Although the film includes footage of the Manhattan Project and the atomic bombs dropped on Japan, Dick was too young to be involved with that effort. In many respects, however, it set the stage for the rest of his life. After completing his Ph.D. in physics at the age of 21, he was invited by his thesis advisor Enrico Fermi to Los Alamos. Over the next year, Dick designed the first hydrogen bomb test, which was detonated on November 1, 1952, on one of the Marshall Islands in the Pacific Ocean.
Dick spent most of his career at the IBM research center in Yorktown Heights, New York, where he had an arrangement that allowed him to spend a third of his time advising the government. Rather than a focus on academic research, he wanted to follow his wide-ranging interests, and IBM gave him the resources and freedom to do that. In one scene in the film, he is sitting in the office he still maintains there, noting that more important things have taken precedence over filing all his papers.
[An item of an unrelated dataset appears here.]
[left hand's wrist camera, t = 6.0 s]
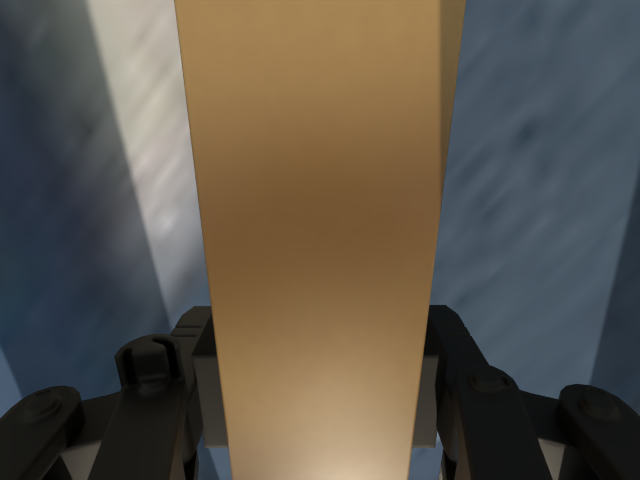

Indeed, Dick has spent his life doing important things. As the film notes in passing, he developed the touch screen, but that is the tip of the iceberg. He also was instrumental in developing the laser printer, the GPS navigation system and reconnaissance satellites, among many, many other things in both military and civil realms (including a mussel washer!). And he has done ground-breaking physics research.
But perhaps the most important thing Dick has done—and still does—is advise the government on nuclear weapons and nuclear arms control issues. That’s the focus of the film, and it touches on many of the arms control issues he has been involved in. He has served on the president’s Scientific Advisory Council and an array of government advisory panels, has testified before Congress innumerable times, and has long been a member of the JASON group of elite scientists that advises the government on a wide range of security issues. But his advice has not always been welcome, and unlike many people with security clearances and inside access, Dick works to publicly promote his analysis and ideas (without revealing secrets, of course). He travels the globe to speak about arms control issues at meetings and conferences. The filmmaker followed him to Erice, Sicily, for one such meeting.
Dick also collaborates with UCS and other like-minded groups that are working to change U.S. nuclear weapons policies—which is how I know him. He has been an invaluable ally.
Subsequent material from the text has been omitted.